Drawing on a long history of light-based weapons systems, dating back to at least the ancient Greeks, the modern push for laser weapons “was revived when American strategists began thinking in earnest about the technologies they would need to shoot down nuclear-armed ballistic missiles.”
Unlike bullets or missiles, lasers are particularly well suited for taking down small, swift, highly-maneuverable targets that a physical projectile would struggle to hit. That is, of course, assuming that these small objects can be tracked and locked onto for long enough that the laser, traveling at the speed of light, can do its work. So far, tests have seen ship-mounted lasers take down a small boat and an unmanned aerial vehicle or drone.
The Economist draws up a list of different laser-weapon technologies which either have, or will, come to fruition in the near future:
Fiber lasers, such as BAE System‘s “Tactical Laser System,” are relatively low-powered lasers that could “be useful for frightening off (or burning holes in) small boats that look threatening but wouldn’t warrant a hail of machinegun fire.”
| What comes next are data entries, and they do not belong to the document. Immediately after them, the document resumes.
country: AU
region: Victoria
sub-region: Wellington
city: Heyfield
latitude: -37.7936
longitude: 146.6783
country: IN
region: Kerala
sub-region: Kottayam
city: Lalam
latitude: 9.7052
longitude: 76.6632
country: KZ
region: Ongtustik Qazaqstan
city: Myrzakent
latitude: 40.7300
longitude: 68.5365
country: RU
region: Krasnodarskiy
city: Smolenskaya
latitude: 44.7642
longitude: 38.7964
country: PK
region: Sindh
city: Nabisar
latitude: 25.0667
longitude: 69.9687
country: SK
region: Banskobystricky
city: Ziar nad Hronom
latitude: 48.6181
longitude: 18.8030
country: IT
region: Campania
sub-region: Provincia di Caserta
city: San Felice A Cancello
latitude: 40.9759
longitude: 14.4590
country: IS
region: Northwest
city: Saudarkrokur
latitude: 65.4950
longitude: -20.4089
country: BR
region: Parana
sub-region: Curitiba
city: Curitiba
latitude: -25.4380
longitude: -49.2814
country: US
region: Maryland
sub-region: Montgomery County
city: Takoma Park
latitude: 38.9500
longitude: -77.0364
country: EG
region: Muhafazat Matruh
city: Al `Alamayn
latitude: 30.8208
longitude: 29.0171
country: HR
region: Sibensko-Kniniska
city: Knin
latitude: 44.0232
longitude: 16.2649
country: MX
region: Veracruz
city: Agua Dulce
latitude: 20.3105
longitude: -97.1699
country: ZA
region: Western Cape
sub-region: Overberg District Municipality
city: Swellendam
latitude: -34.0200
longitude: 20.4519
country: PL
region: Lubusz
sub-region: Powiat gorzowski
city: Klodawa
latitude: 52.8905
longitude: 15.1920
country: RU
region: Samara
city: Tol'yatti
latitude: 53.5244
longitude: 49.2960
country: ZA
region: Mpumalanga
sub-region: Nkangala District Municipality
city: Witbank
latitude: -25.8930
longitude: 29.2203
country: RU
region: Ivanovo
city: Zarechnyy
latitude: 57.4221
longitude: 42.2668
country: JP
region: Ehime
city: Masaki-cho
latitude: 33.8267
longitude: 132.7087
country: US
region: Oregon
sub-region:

Solid-state lasers, with a bit of work, could be turned into weapons capable of “shoot down high-speed cruise missiles.”
And finally, the big guns, free electron lasers. The Economist reports:
Such lasers are being developed almost exclusively by the American navy because they are too big to fit on planes or trucks. They work by shooting a stream of electrons at high speed through an undulating magnetic field, causing the electrons to emit radiation that coheres to form the beam. As well as being powerful, free-electron lasers have the advantage that they can be tuned to a precise frequency, allowing the beam to be adjusted for different atmospheric conditions. For the moment, however, these lasers are bulky and inefficient, and are probably two decades away from being practical weapons.
Some of these are already in use, some need to be scaled up, and some, like the free electron laser, need a lot of work. But on the long timeline of light-based weaponry, a few decades is but a pittance.